Кенжеев был солнечным человеком – и сумеречным поэтом.
Ночь, вечер – наиболее частое время дня в его стихах. Но сумерки в них всегда чем-то подсвечены: последним солнечным, лунным, звездным, еще каким-нибудь светом. И печаль – так щедро разлитая в его стихах – тоже, если и не всегда светла, то и не тягостна, не болезненна, не смертельна. Да, «умирает зверь, звезда, волна». Смертно все, что поют поэты; смертны они сами. Но есть друзья – пусть даже странные и неведомые. Неведомые собеседники. «Мы были здесь».
Кенжеев был талантлив на дружбу. Одна из них во многом определила его поэтическую биографию – я имею в виду группу «Московское время». Пусть ее «отцы-основатели» с годами и отзывались о ней все более иронично. Это понятно: выросли, переросли, преодолели.
И тем не менее.
Если говорить о том, что же объединяло этих трех – предельно разных поэтов – то это работа с традицией. Прежде всего, с акмеистической, которая к началу 80-х стала, по сути, поэтическим мейнстримом. Конечно, можно было катапультироваться из нее в авангардистскую заумь или в нарождавшийся концептуализм. Поэты «Московского времени» преодолевали акмеистическую традицию изнутри, не порывая с ней, но трансформируя.

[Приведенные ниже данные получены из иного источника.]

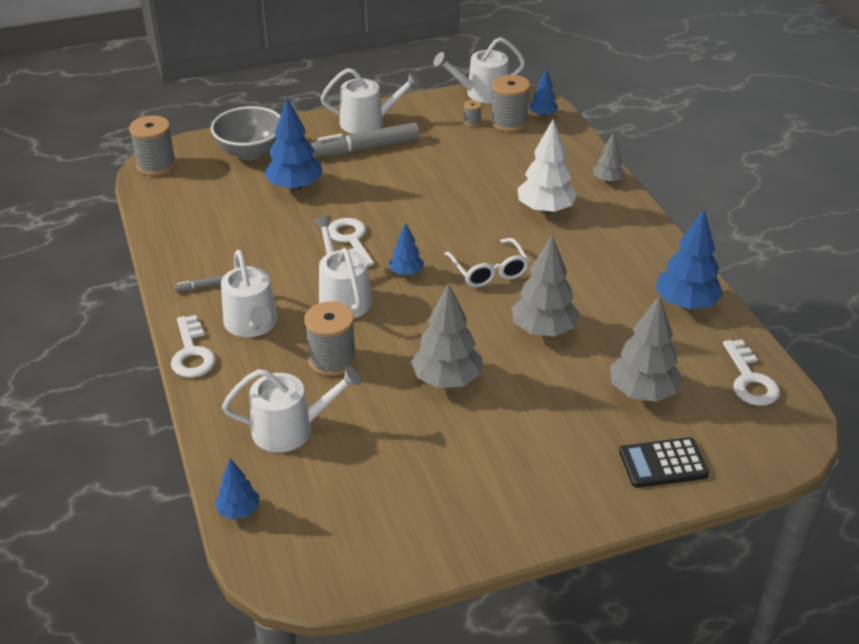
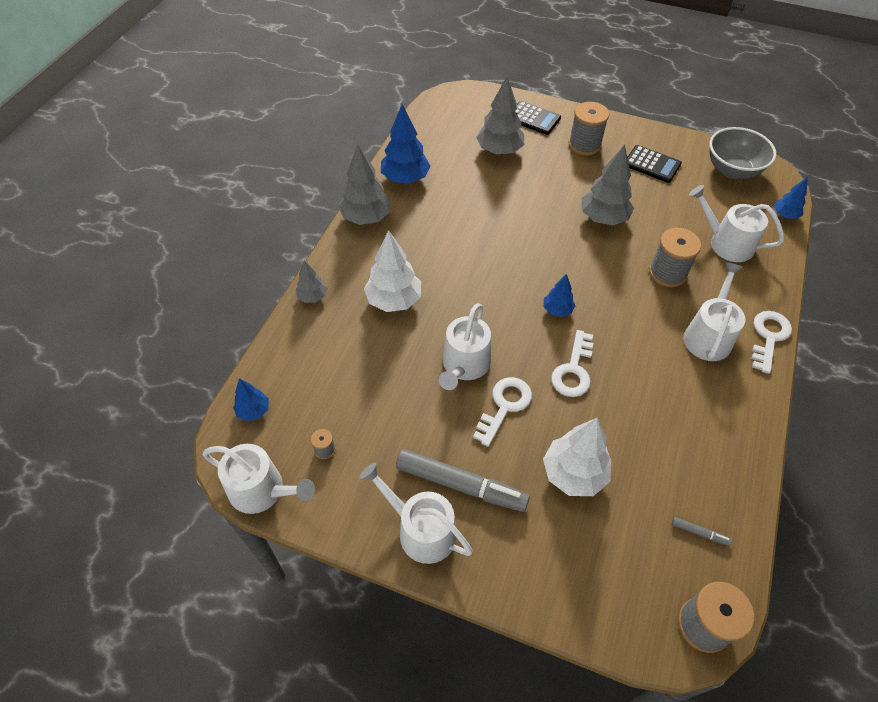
camera: 140 degrees left, 15 degrees up
grey marker [174,275,224,292] -> grey marker moved to [672,517,732,546]
grey bowl [211,106,280,160] -> grey bowl moved to [709,127,776,179]
blue tree [264,98,323,191] -> white tree [543,418,611,496]
white watering can [313,216,372,318] -> white watering can moved to [439,303,491,390]
white glasses [445,238,530,287] -> none
grey spool [491,74,530,132] -> grey spool moved to [569,102,609,155]
grey tree [511,235,580,337] -> grey tree moved to [338,144,390,225]
white key [723,340,780,406] -> white key moved to [473,377,532,447]
none -> black calculator [627,145,682,183]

Гандлевский прозаизировал стих, делая поэтическое высказывание предельно сжатым, почти формульным (в этом сближаясь с концептуалистами). Цветков расшатывал ровный ритм акмеистической речи, делал ее клочковатой, рваной, подвижной и текучей.
А Кенжеев… Его новаторство не столь заметно. Оно – не столько на синтаксическом, сколько на фонетическом уровне. Это еще более четверти века назад отметила Татьяна Бек: «Лирическая строка Бахыта Кенжеева поет и обдает подспудной музыкальной волной» (Новый мир, 1997, № 12).

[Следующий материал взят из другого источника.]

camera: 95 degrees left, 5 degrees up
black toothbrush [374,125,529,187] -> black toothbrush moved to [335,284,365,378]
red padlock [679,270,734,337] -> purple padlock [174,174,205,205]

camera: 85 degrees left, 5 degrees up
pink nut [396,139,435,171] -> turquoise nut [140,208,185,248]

Это возращение поэзии в музыкальную стихию – но не к до-акмеистической символистской звукописи, а к чему-то гораздо более близкому к нам по времени, хотя и трудно определимому. Может, к лучшим лирическим темам в позднесоветской киномузыке. Шнитке (в «Сказке странствий»), Рыбникова, Таривердиева…

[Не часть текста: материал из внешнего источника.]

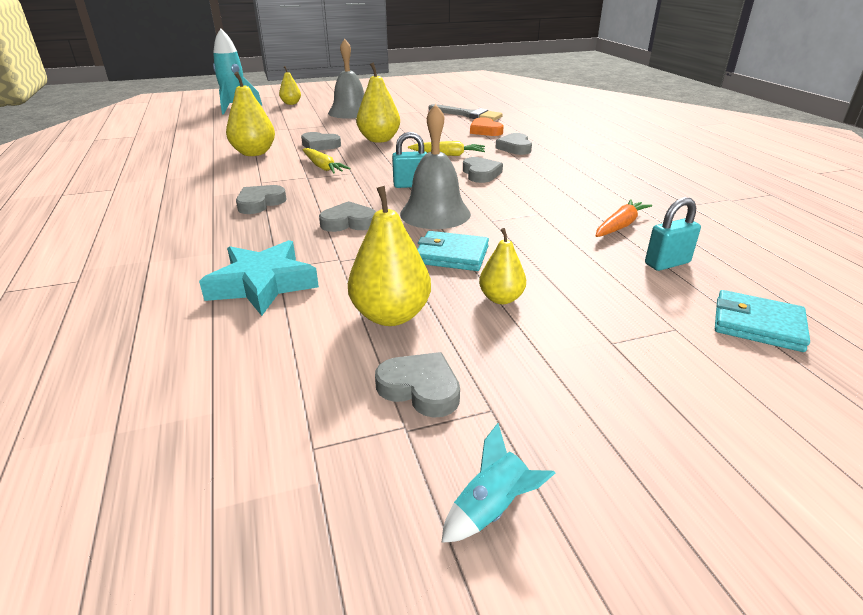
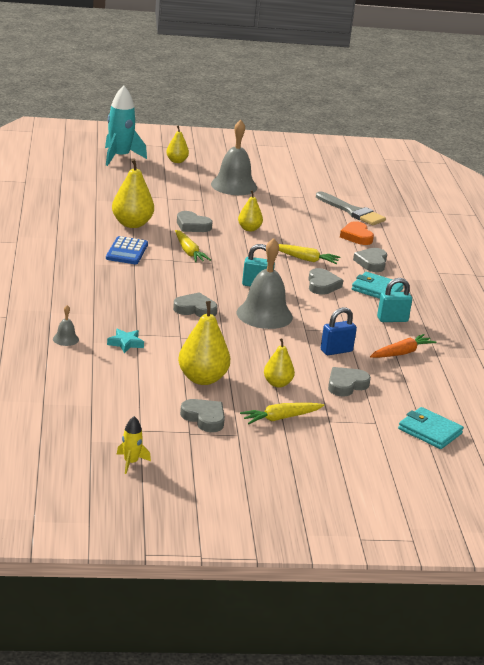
camera: 10 degrees right, 5 degrees down
turquoise star [199,240,319,316] -> turquoise star [107,329,144,353], size x0.50
grey heart [236,185,287,214] -> grey heart moved to [328,367,371,397]
yellow pear [356,62,400,143] -> yellow pear [238,190,263,232], size x0.60
turquoise wallet [417,231,489,271] -> turquoise wallet moved to [352,272,404,299]
turquoise rocket [441,423,555,543] -> none
turquoise padlock [645,197,701,271] -> turquoise padlock moved to [377,278,412,322]
none -> grey bell [53,305,79,346]
none -> blue calculator [106,236,148,264]
none -> yellow rocket [116,416,151,474]
none -> yellow carrot [240,403,324,424]
none -> blue padlock [321,307,357,355]

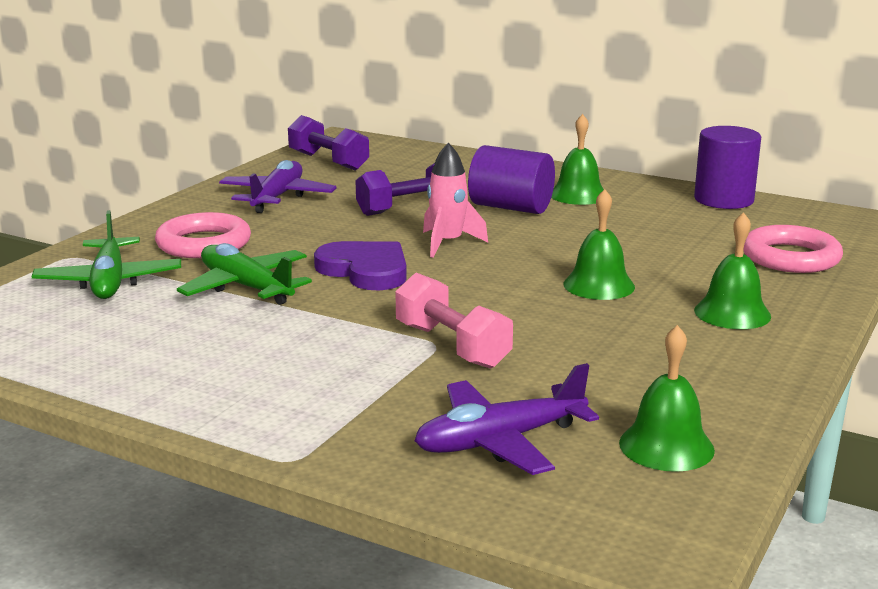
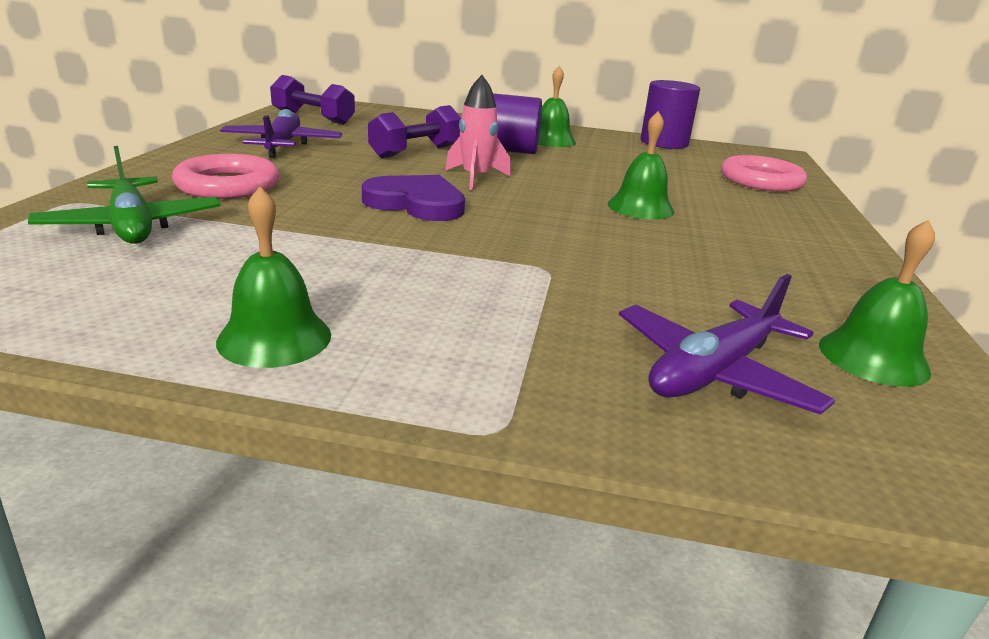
camera: 20 degrees left, 5 degrees up
green plane [177,243,312,305] -> none
pink dumbbell [395,273,513,369] -> none
green bell [694,212,771,329] -> green bell moved to [216,186,331,368]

И еще. Лирика Кенжеева удивительно диалогична. Не столько даже по количеству диалогов в его стихах – а таких, с репликами, у него немало (начиная от наиболее известного «Майору заметно за сорок…»). Речь о самой интонации – обращенной к читателю, мудрой и вдумчивой беседы с ним. Обилие местоимений «ты», глаголов второго лица единственного числа, вопросительных знаков… И, наконец, то, как Бахыт читал свои стихи. Негромко, глуховато, с паузами: точно вслушиваясь больше, чем говоря.
Помню, как тяжело ему было выступать в каком-то кафе, где проходил его вечер на Московском биеннале 2003 года. Как он хмурился и несколько раз обращался к жующим и переговаривающимся за столиками, прося тишины. Это была не просто досада на мешающий чтению шум. Это была боль от невозможности диалога.
И в жизни он был удивительно чутким и доброжелательным собеседником. Что среди поэтов встречается не так часто, а уж среди известных… (больше монолог, и больше – конечно, о себе). Кенжеев был другим. Он умел слушать. И радовался ответному вслушиванию. Хотя мог и слегка подколоть собеседника, подшутить. Но совершенно беззлобно.
В нем была какая-то моцартовская широта и легкость, в том, как он откликался на все в своих стихах. В которых была и стоическая печаль, и эпикурейская радость жизни, и скорбь, и юмор (особенно в «стихах Ремонта Приборова»), и классическая прозрачность и неожиданная темнота и волнующая неясность. И все это вместе – пело, пело и пело…
Что еще добавить?
Дорогой Бахыт, нам будет очень не хватать тебя. Твоего голоса, твоего легкого прищура и улыбки, твоей широты и щедрости. Пока мы здесь, мы будем помнить тебя. Тебя и твои стихи.